Experimental tests with different models showed that although the CNN-BiLSTM-Attention model did not yield the best results in every experiment, it demonstrated higher prediction stability and accuracy when considering the integrated RUL error values and predictive index analysis. Notably, the CNN-BiLSTM-Attention model excels at capturing nuanced transitions in battery behavior during the regeneration phase, contributing to increased prediction accuracy. Despite the model’s complexity leading to longer training times, this trade-off is justified, as it exhibits superior stability and precision in predicting both early and late-stage capacity degradation as well as capacity regeneration.

Conclusions

This study introduces a sophisticated approach to estimate the SOH and predict the RUL of lithium-ion batteries, employing a model based on CNN, BiLSTM, and Attention mechanisms. This method aims to enhance the accuracy and reliability of existing RUL prediction techniques for lithium-ion batteries. The approach utilizes CNNs to delve into the intricate features of dataset, capitalizing on the unique properties of lithium-ion battery charge and discharge data. It incorporates a BiLSTM’s bidirectional approach to analyze temporal features of the input sequences, while the Attention mechanism prioritizes critical information during network training. Validation conducted on three NASA lithium-ion battery datasets reveals that the CNN-BiLSTM-Attention model achieves precise failure threshold predictions with minimal error. Furthermore, the predicted SOH curves align closely with the actual SOH curves, demonstrating a stable \(\textrm{R}^{2}\) value ranging between \(98.65 \%\) and \(99.65 \%\). This model significantly outperforms traditional prediction methodologies in terms of both accuracy and stability.
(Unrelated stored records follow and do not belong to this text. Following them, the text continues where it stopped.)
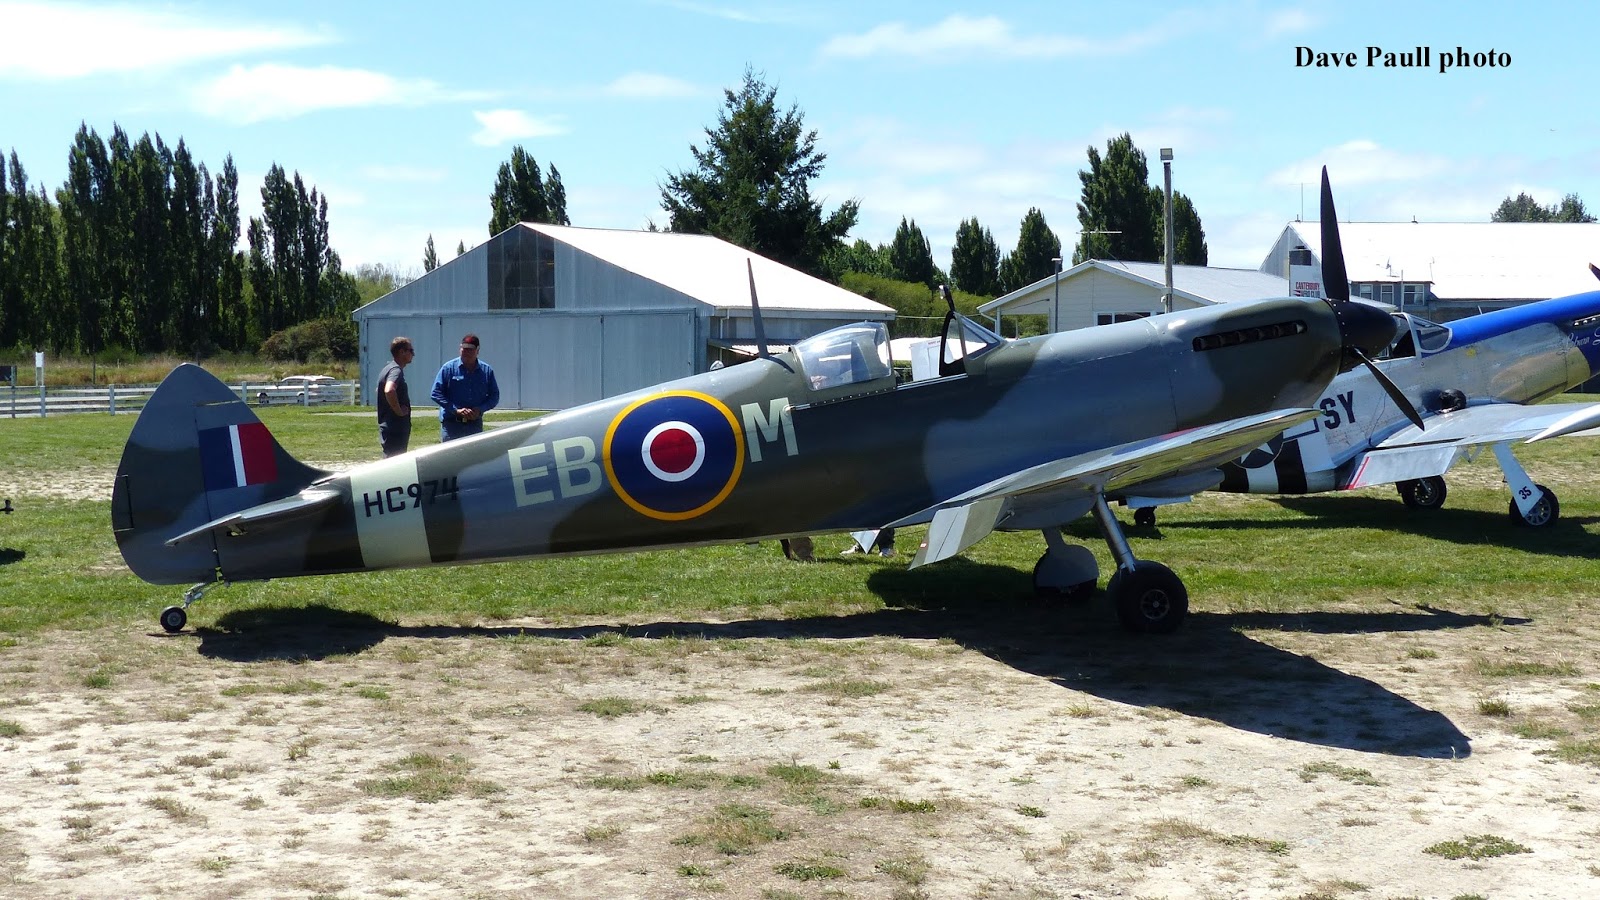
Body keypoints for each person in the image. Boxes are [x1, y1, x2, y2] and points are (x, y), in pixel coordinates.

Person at [431, 333, 500, 441]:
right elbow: (435, 393)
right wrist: (455, 410)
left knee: (473, 457)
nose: (466, 352)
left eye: (470, 349)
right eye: (464, 349)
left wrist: (480, 409)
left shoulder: (486, 371)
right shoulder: (449, 368)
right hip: (452, 425)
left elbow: (494, 396)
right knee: (451, 456)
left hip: (474, 425)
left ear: (478, 350)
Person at [376, 336, 414, 457]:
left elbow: (378, 390)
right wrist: (399, 411)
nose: (413, 354)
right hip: (395, 428)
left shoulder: (387, 369)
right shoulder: (395, 370)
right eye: (410, 350)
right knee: (394, 464)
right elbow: (389, 390)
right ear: (401, 352)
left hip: (389, 426)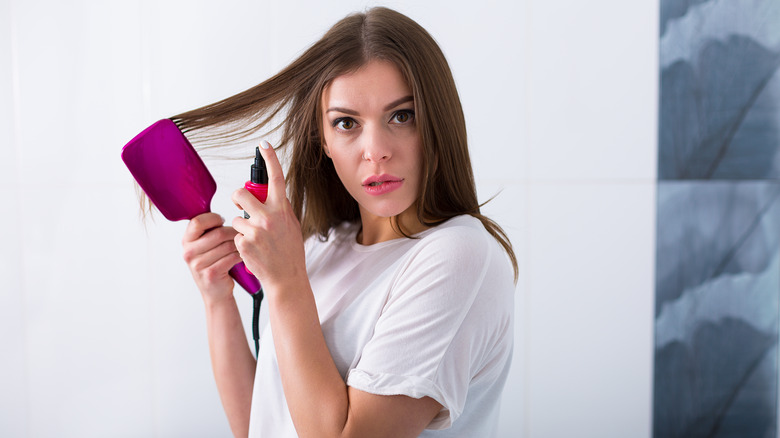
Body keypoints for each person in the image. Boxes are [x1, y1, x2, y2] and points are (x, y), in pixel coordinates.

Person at [175, 7, 517, 438]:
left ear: (438, 122)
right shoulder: (321, 246)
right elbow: (262, 424)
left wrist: (286, 283)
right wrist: (218, 300)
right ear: (324, 140)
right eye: (347, 123)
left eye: (401, 115)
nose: (375, 151)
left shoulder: (458, 256)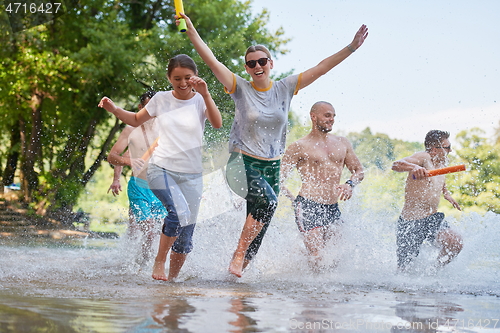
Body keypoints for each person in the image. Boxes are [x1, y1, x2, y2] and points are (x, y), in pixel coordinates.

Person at [179, 13, 368, 277]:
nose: (257, 66)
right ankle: (237, 253)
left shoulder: (286, 87)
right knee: (267, 202)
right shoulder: (239, 87)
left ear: (271, 63)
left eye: (262, 61)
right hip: (241, 163)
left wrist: (350, 47)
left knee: (259, 233)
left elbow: (322, 67)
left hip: (271, 167)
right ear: (246, 68)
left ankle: (235, 285)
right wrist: (191, 32)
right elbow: (211, 61)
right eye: (251, 63)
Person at [99, 54, 222, 281]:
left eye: (187, 78)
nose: (183, 83)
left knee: (186, 234)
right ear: (169, 77)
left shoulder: (200, 99)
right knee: (177, 214)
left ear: (194, 77)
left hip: (192, 175)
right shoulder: (161, 100)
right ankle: (159, 261)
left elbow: (217, 123)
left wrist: (205, 93)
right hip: (161, 169)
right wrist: (115, 109)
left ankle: (172, 281)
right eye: (177, 78)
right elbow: (135, 120)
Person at [280, 101, 364, 271]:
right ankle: (310, 294)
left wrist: (350, 184)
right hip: (308, 206)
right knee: (318, 258)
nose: (331, 119)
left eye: (333, 116)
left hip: (333, 208)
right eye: (327, 115)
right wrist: (293, 199)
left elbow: (359, 171)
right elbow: (278, 179)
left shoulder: (342, 143)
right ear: (313, 116)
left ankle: (302, 265)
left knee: (334, 260)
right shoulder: (299, 146)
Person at [107, 91, 168, 265]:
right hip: (138, 187)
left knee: (158, 233)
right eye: (148, 108)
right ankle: (138, 267)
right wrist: (122, 172)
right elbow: (112, 157)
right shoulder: (130, 130)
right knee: (148, 230)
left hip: (160, 189)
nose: (152, 113)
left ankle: (144, 263)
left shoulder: (166, 131)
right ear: (140, 108)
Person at [392, 130, 463, 272]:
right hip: (410, 221)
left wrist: (446, 193)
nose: (451, 150)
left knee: (455, 242)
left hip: (432, 218)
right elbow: (396, 165)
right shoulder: (423, 157)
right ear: (434, 149)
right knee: (404, 271)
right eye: (447, 147)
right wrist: (414, 167)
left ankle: (433, 271)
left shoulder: (442, 163)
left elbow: (438, 181)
After that, we plan to mine more health factors related to the battery state of health to forecast the SOH trends. Considering the long training and prediction time of the CNN-BiLSTM-Attention model, we will try to use BiGRU instead of BiLSTM. Structurally, BiGRU has only two gates (update and reset), while BiLSTM has three gates (forget, input, and output). BiGRU directly transfers the hidden state to the next unit, while BiLSTM uses memory cells to encapsulate the hidden state. BiGRU has fewer parameters, so it is easier to converge.